Discovering Disjoint Set Data Structures

Chris Tralie

Getting Started

Click here to get the starter code for today.

Background

There is a very important abstract data type in algorithms known as the Disjoint Sets data type. You can think of it as starting off with a whole bunch of object-containing bubbles (sets) that merge together over time and never break apart. After so many bubbles have merged, we can ask the question: are two objects in the same bubble?

To keep things simple, all of the objects will simply be integers numbered from 0 up to some total number of bubbles minus 1. In our abstract data type, there are two operations we can do to integers:

  • union(i, j): Merge the bubbles (sets) containing i and j.
  • find(i, j): At this point in the disjoint set, are i and j part of the same set?

Example

Below is an example of a run of union and find on 10 numbers, which each individually start out in their own bubble/set

Exercise 1: Designing A Data Structure

A data structure is an implementation of an abstract data type. In C++ terms, the abstract data type is like a header file, and the data structure is the cpp file. The end user does not need to know the implementation details in order to use methods in the header file, but the person designing the code should come up with an efficient implementation so that the end user has a good experience.

In this first exercise, you should discuss with your group how to design a data structure to accomplish this task. You can do this just using lists, but you may also want to use a set. You should not write any code at this stage. Questions to ask yourself as you go:

  • What local variables should I create in the object, and what are their roles?
  • What algorithms should I implement that work with the variables I've defined?
  • How do I know my algorithms are correct?
You should write a few examples out by hand to make sure this works like you think it does (and perhaps verify with the above example). I will check in with all of the groups after a few minutes to see what people come up with.

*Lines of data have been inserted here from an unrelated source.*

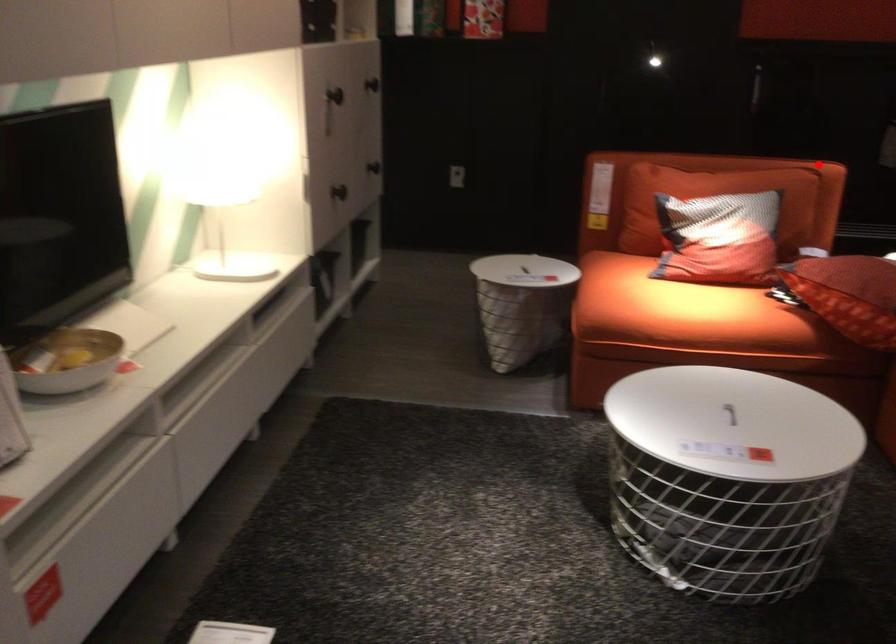
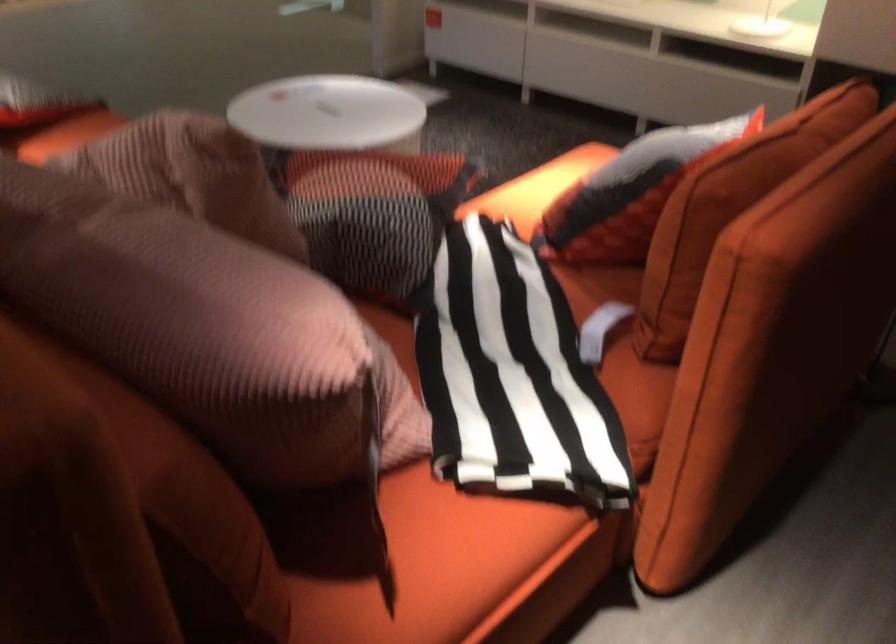
In the second image, find the point that corresponds to the highlighted location in the first image.

(730, 207)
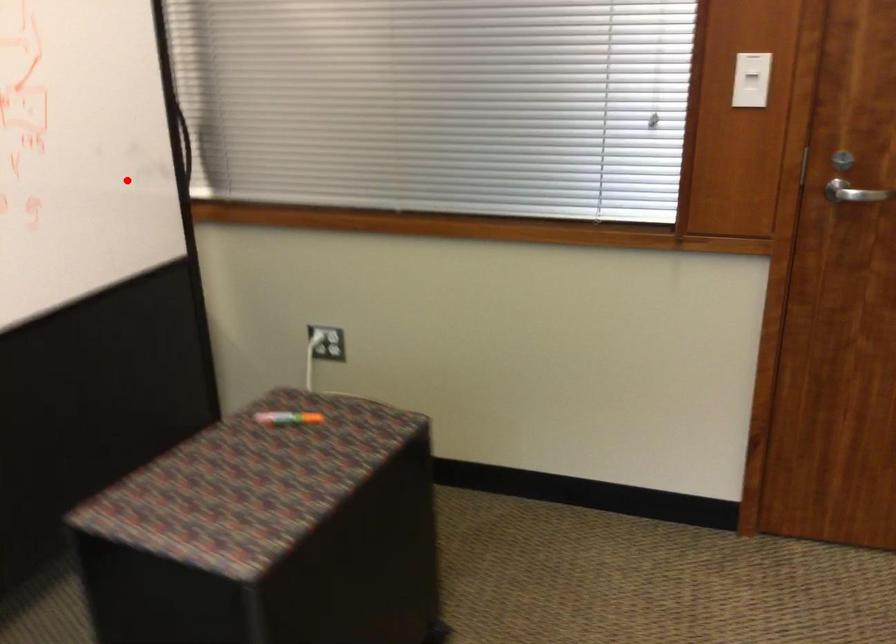
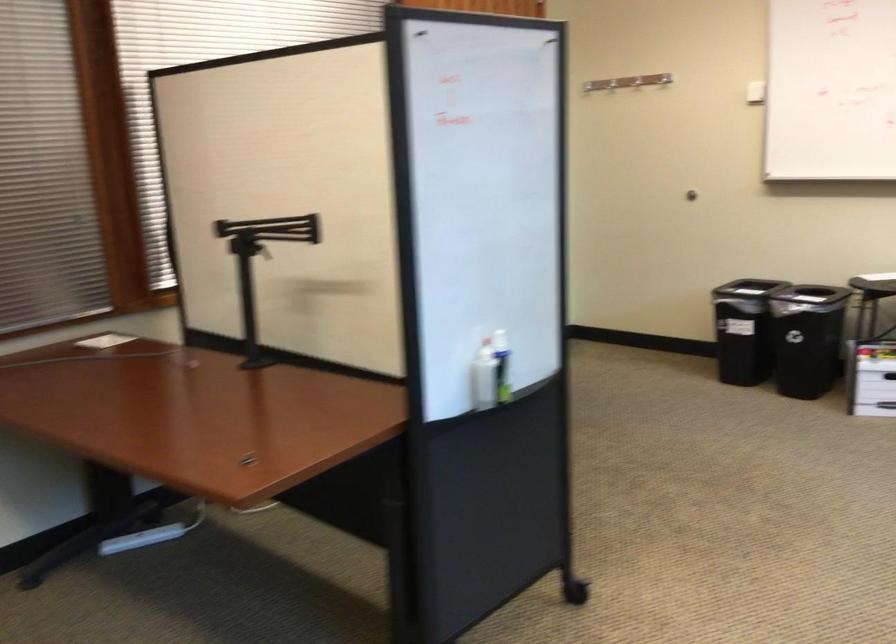
The point at the highlighted location is marked in the first image. Where is the corresponding point in the second image?

(261, 263)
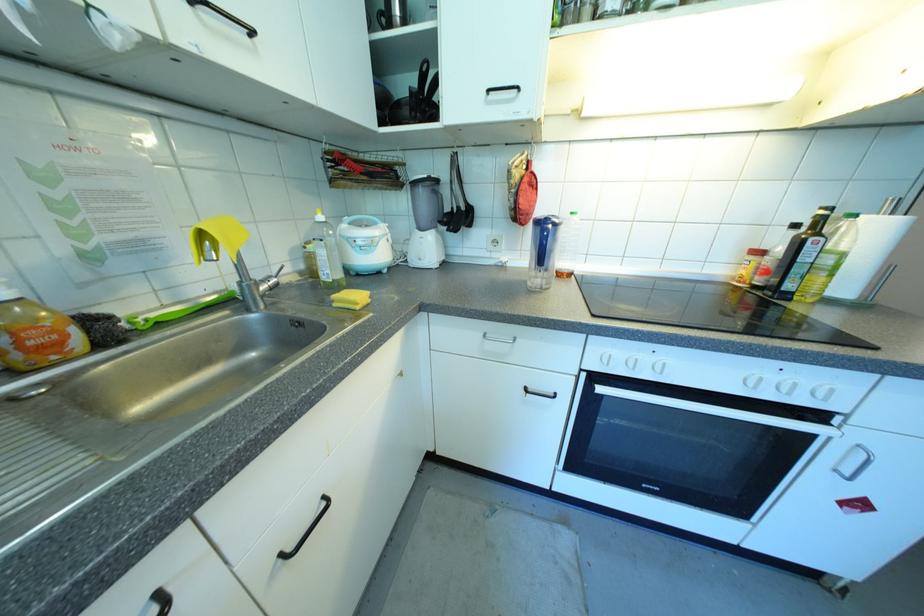
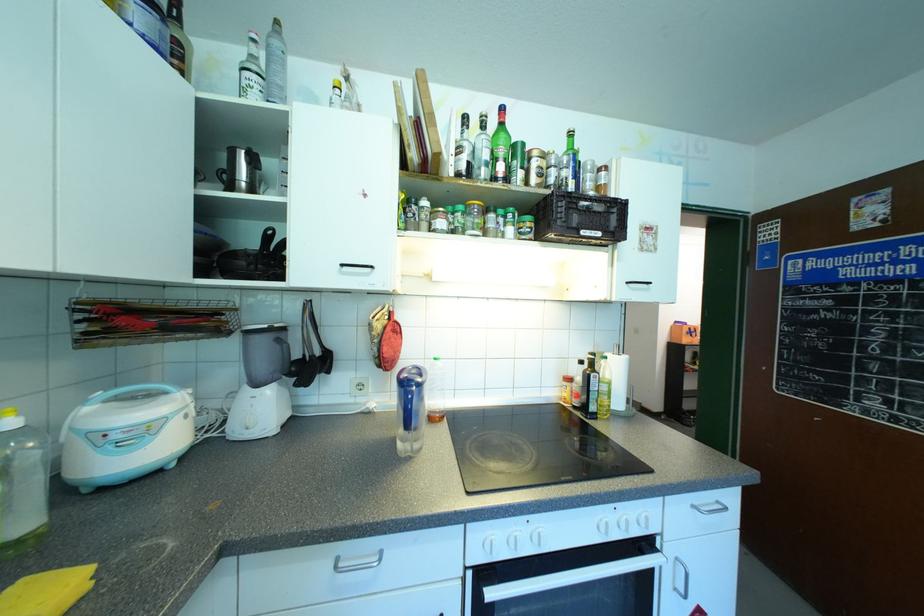
In the second image, find the point that corresponds to pixel 760 378 in the first image.

(606, 523)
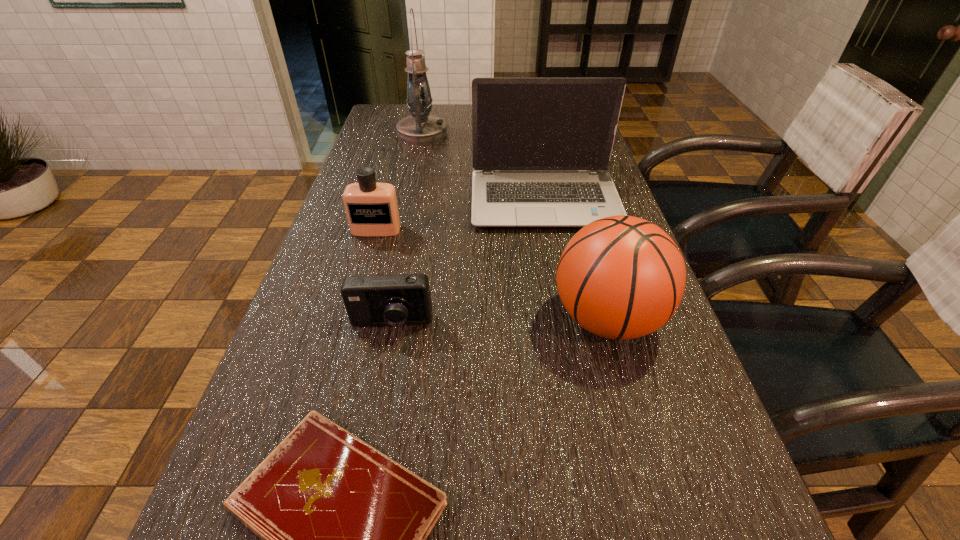
The height and width of the screenshot is (540, 960). What are the coordinates of `free space that satisfies the following two spatial constraints: 1. on the screen of the fifth shortest object; 2. on the left side of the basketball` in the screenshot? It's located at (567, 320).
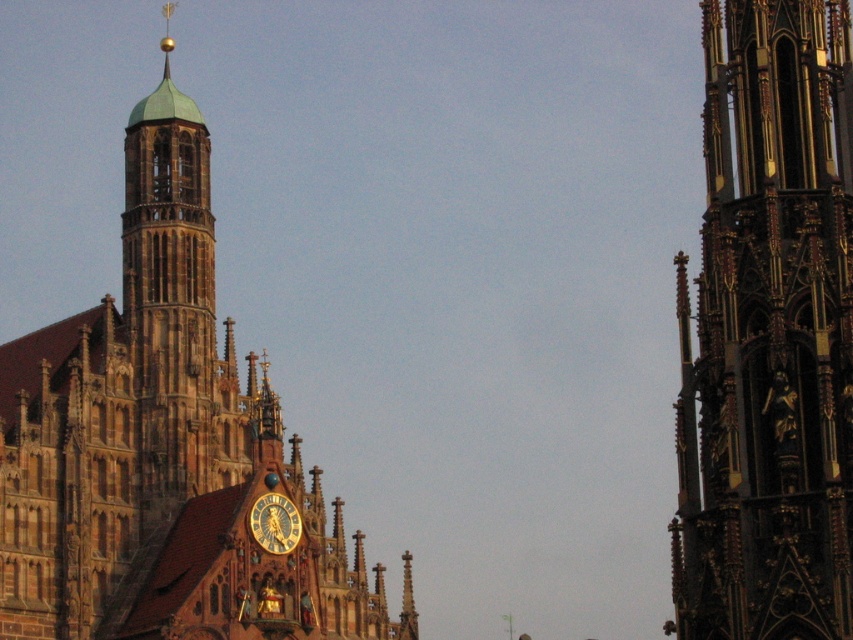
Does point (750, 522) lie behind point (258, 508)?

No, (750, 522) is closer to viewer.

Identify the location of gold/gilded stone tower at right. (769, 333).

Identify the location of gold/gilded stone tower at right. This screenshot has height=640, width=853. (769, 333).

The width and height of the screenshot is (853, 640). Find the location of `gold/gilded stone tower at right`. gold/gilded stone tower at right is located at coordinates (769, 333).

Between point (190, 378) and point (688, 518), which one is positioned in front?

Positioned in front is point (688, 518).

Which is below, brown stone church at center or gold/gilded stone tower at right?

gold/gilded stone tower at right is below.

Between point (106, 417) and point (766, 248), which one is positioned behind?

The point (106, 417) is more distant.

The width and height of the screenshot is (853, 640). I want to click on brown stone church at center, so click(x=163, y=445).

Which of these two, brown stone church at center or gold metallic clock at center, stands shorter?

gold metallic clock at center

Which is in front, point (231, 572) or point (277, 548)?

Point (231, 572) is more forward.

Who is more distant from viewer, (202,464) or (256,525)?

Point (202,464)

You are a GUI agent. You are given a task and a screenshot of the screen. Output one action in this format:
    pyautogui.click(x=<x>, y=<y>)
    Task: Click on the brown stone church at center
    
    Given the screenshot: What is the action you would take?
    pyautogui.click(x=163, y=445)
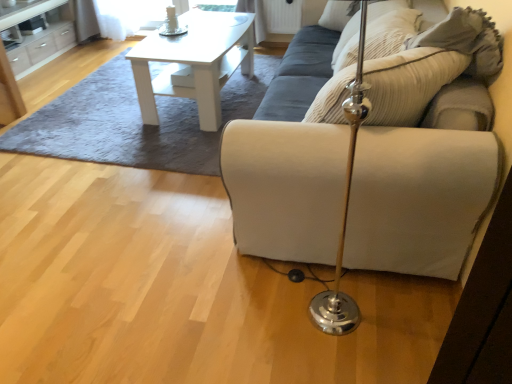
You are a GUI agent. You are given a task and a screenshot of the screen. Output one action in this format:
    pyautogui.click(x=<x>, y=<y>)
    Task: Click on the vacant area on top of white matte table at upper center (from a real-world perspective)
    This screenshot has width=512, height=384.
    Given the screenshot: What is the action you would take?
    pyautogui.click(x=181, y=41)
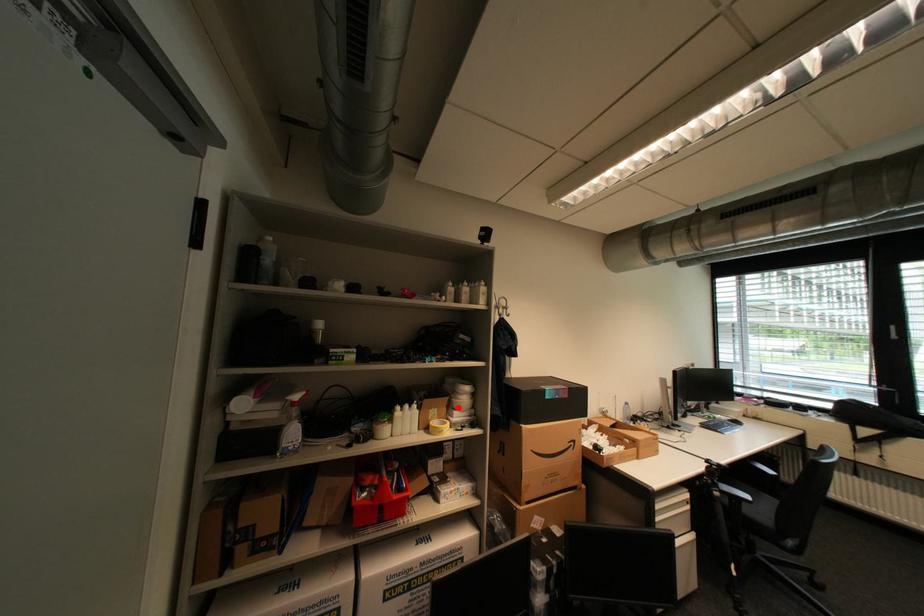
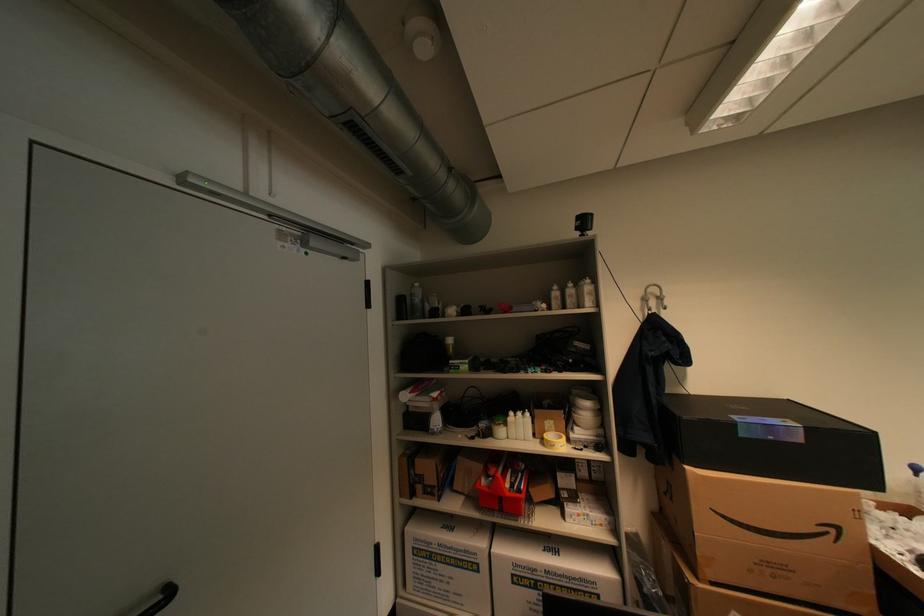
Question: I am providing you with two images of the same scene from different viewpoints. A red point is marked on the first image. At the location where the point appears in image 1, is it still visible in image 2?

Choices:
 (A) Yes
 (B) No

Answer: (A)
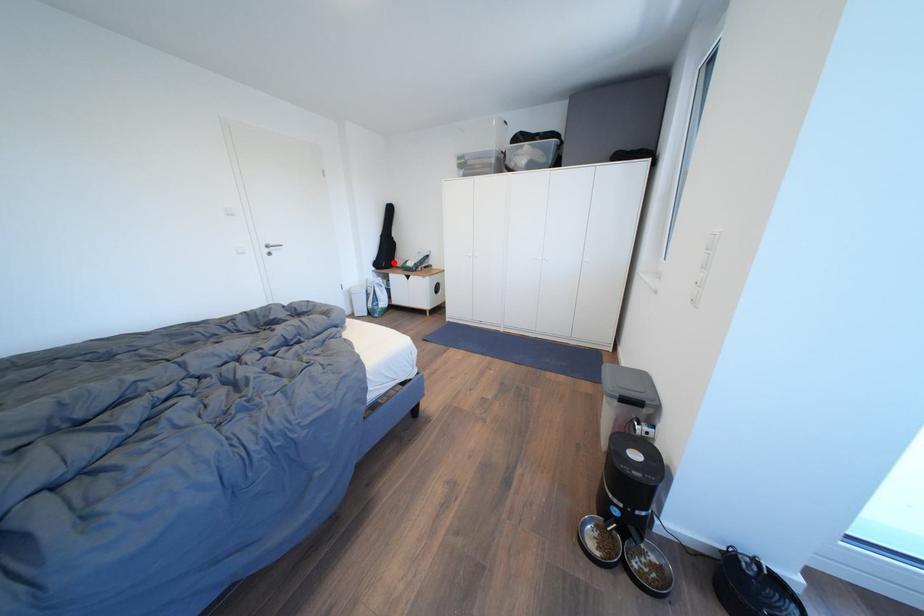
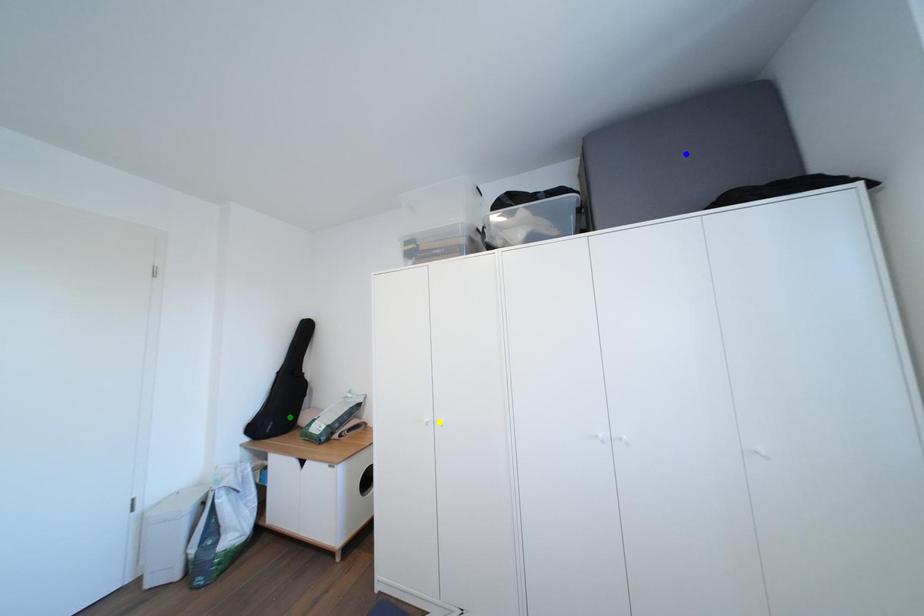
Question: I am providing you with two images of the same scene from different viewpoints. A red point is marked on the first image. You are given multiple points on the second image. Which point in image 2 represents the same 3d spot as the red point in image 1?

Choices:
 (A) green point
 (B) yellow point
 (C) blue point

Answer: (A)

Exercise 2: Implementing and testing the data structure

Now that you have a data structure in mind, it's time to implement it by turning your above ideas into code. So you should take a moment to do that as a group. Even if you think it works, however, you need to test it. I have provided a unit test for the above example in test.py, so if you first run

!python -m pytest test.py

In the spyder terminal, you should see all tests pass, and that's a good sign. However, you should make a different test of your own by filling in test_my(). Any time you want to test to make sure something is True, put a boolean expression in an assert statement. If that expression evaluates to False, then it will crash the code, and that test will fail.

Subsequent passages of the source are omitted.